Après les événements survenus à Verviers, et à la suite des attentats commis en France, Sami Al Deeb, professeur de droit musulman, nous livre ses impressions.
Sami Al Deeb (photo) est un juriste palestinien, professeur de droit musulman, de nationalité suisse. Voix libre dans le concert des voix qui s’élèvent à l’occasion de la tuerie des caricaturistes de Charlie Hebdo, il est auteur de nombreux livres sur le Coran, la loi coranique, ou le statut des minorités en Islam. Il est également l’auteur d’une traduction du Coran, en restituant les sourates dans leur ordre chronologique, ainsi que d’une traduction de la Constitution suisse pour la Confédération.
Cela fait des années que vous appelez à une réforme de la pensée musulmane. Après les événements des derniers jours en France, cet appel prend une dimension d’actualité nouvelle. Quelles seraient les priorités de cette réforme selon vous ?
Lorsque les murs d’une maison se fissurent et qu’un arbre tombe malade, il faut descendre aux fondements de la maison et aux racines de l’arbre pour voir ce qui se passe. Ceci a été fait en Europe avec les philosophes des lumières, mais la communauté musulmane s’interdit de remettre en question certains passages du Coran, le statut sacré du livre coranique et celui de la personne du prophète. En effet, de nombreux versets coraniques incitent à la violence à l’égard des non-musulmans. Il faut que la parole se libère à l’intérieur de l’Islam.
Cette réforme dont vous parlez, relève des autorités internes au monde musulman. Mais que peuvent faire les autorités françaises ?

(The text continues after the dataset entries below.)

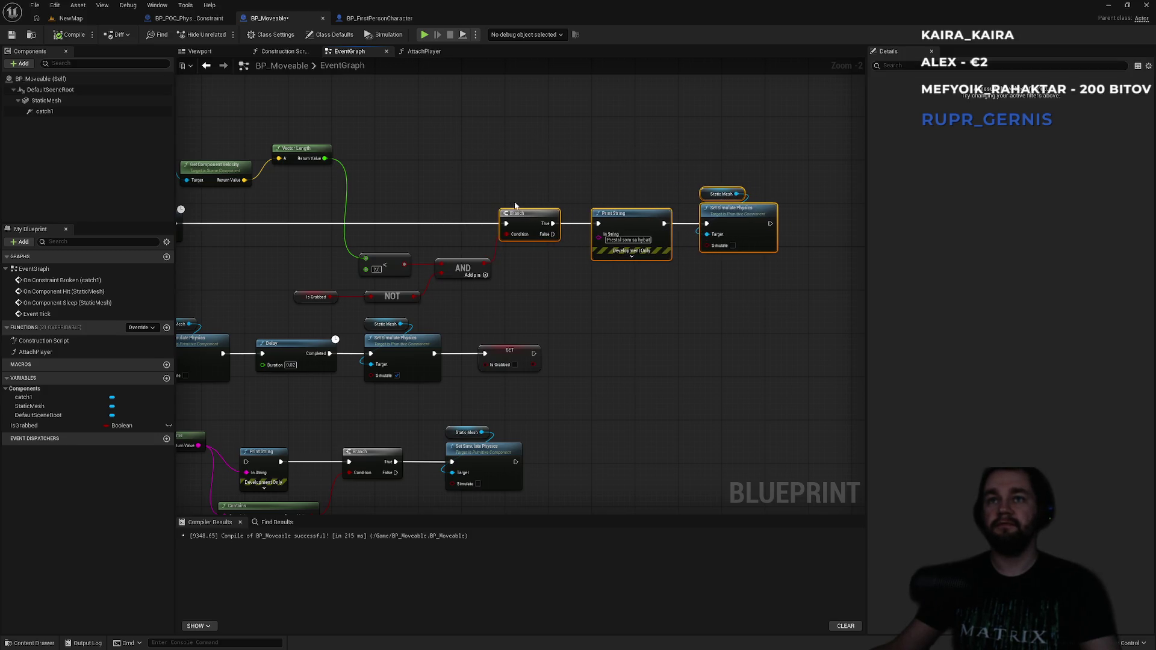
mouse_move(425, 128)
left_mouse_down()
mouse_move(582, 193)
mouse_move(651, 189)
left_mouse_up()
left_click(696, 250)
left_click_drag(696, 250, 588, 225)
mouse_move(650, 327)
left_mouse_down()
mouse_move(778, 280)
mouse_move(460, 342)
mouse_move(288, 348)
left_mouse_up()
- Shift the On Constraint Broken row and the On Component Hit group downward
left_click_drag(355, 303, 349, 319)
left_click(378, 274)
left_click_drag(379, 274, 409, 143)
mouse_move(821, 248)
left_mouse_down()
mouse_move(472, 372)
mouse_move(384, 322)
left_mouse_up()
left_click_drag(386, 280, 380, 307)
left_click(558, 435)
- Delete the On Component Sleep event and its Print String node
left_click_drag(559, 435, 374, 478)
mouse_move(270, 418)
left_mouse_down()
mouse_move(543, 495)
mouse_move(551, 486)
left_mouse_up()
key("Delete")
- Move the lower node group further down and the On Component Hit node left
left_click_drag(306, 266, 793, 392)
left_click_drag(777, 306, 776, 387)
left_click(677, 265)
left_click_drag(319, 365, 271, 365)
left_click(437, 304)
mouse_move(438, 306)
left_mouse_down()
mouse_move(298, 319)
mouse_move(297, 460)
left_mouse_up()
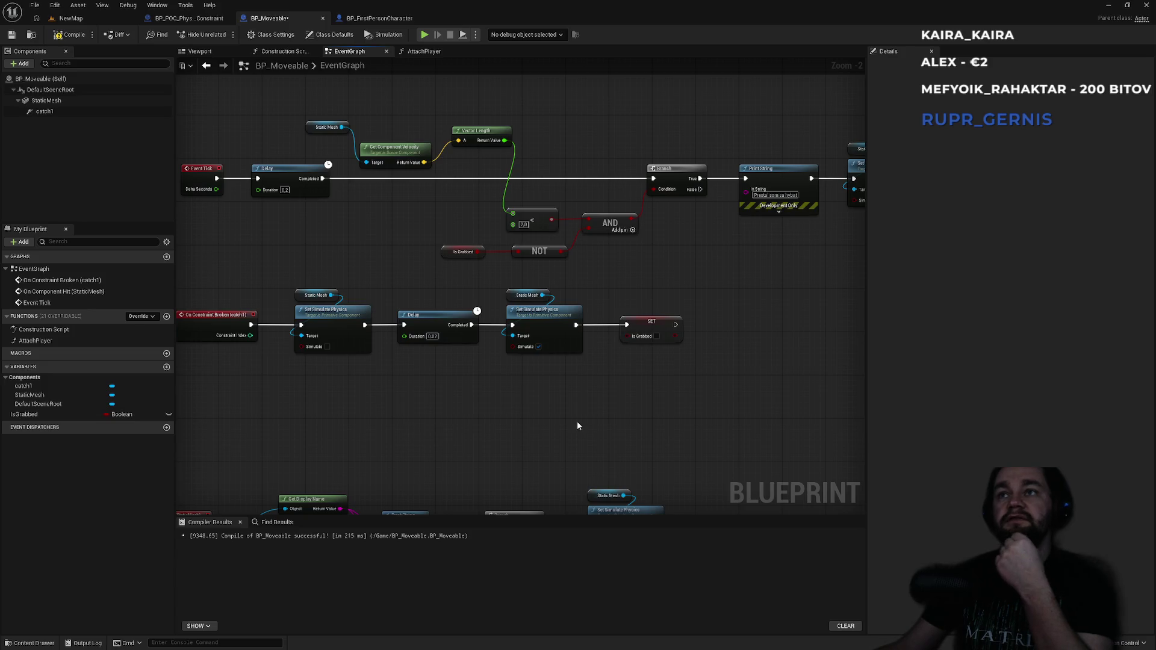
scroll(577, 426, "down", 1)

Les autorités françaises ont ouvert la porte à des groupes qui ne s’intégreront pas sans cette remise en question de la religion musulmane. Il me semble donc que la France doit clairement informer les musulmans que les lois françaises ont la priorité sur leurs normes religieuses. Celles-ci doivent être examinées par le Conseil d’Etat et les tribunaux pour déterminer si elles violent les lois françaises et les droits de l’homme.
Une réforme des institutions représentant l’Islam de France serait-elle utile et comment ?
Il y a eu beaucoup de laxisme de la part des autorités françaises à l’égard des responsables religieux de la communauté musulmane. Les prêches des imams devraient être contrôlés préalablement par un service adéquat. Aucun imam ne devrait être autorisé à officier sans une autorisation administrative, des certificats d’aptitude et un engagement à respecter les lois nationales. Et si un organisme religieux est établi, il doit s’engager au respect des lois étatiques et des droits de l’homme, y compris la liberté religieuse et le droit de changer de religion.
De nombreux pays arabes et musulmans sont eux même dans des situations de convulsion. L’Occident ne porte-t-il pas une part de responsabilité dans l’histoire récente de l’Irak ou de la Libye ?
On peut aussi se demander ce qui serait arrivé si les pays occidentaux n’étaient pas intervenus. Les pays arabes et musulmans ont des problèmes structurels dans lesquels la religion joue un rôle prépondérant. Sans une refonte de la pensée islamique dans les pays arabo-musulmans, ces pays resteront des foyers de tension et d’autodestruction internes.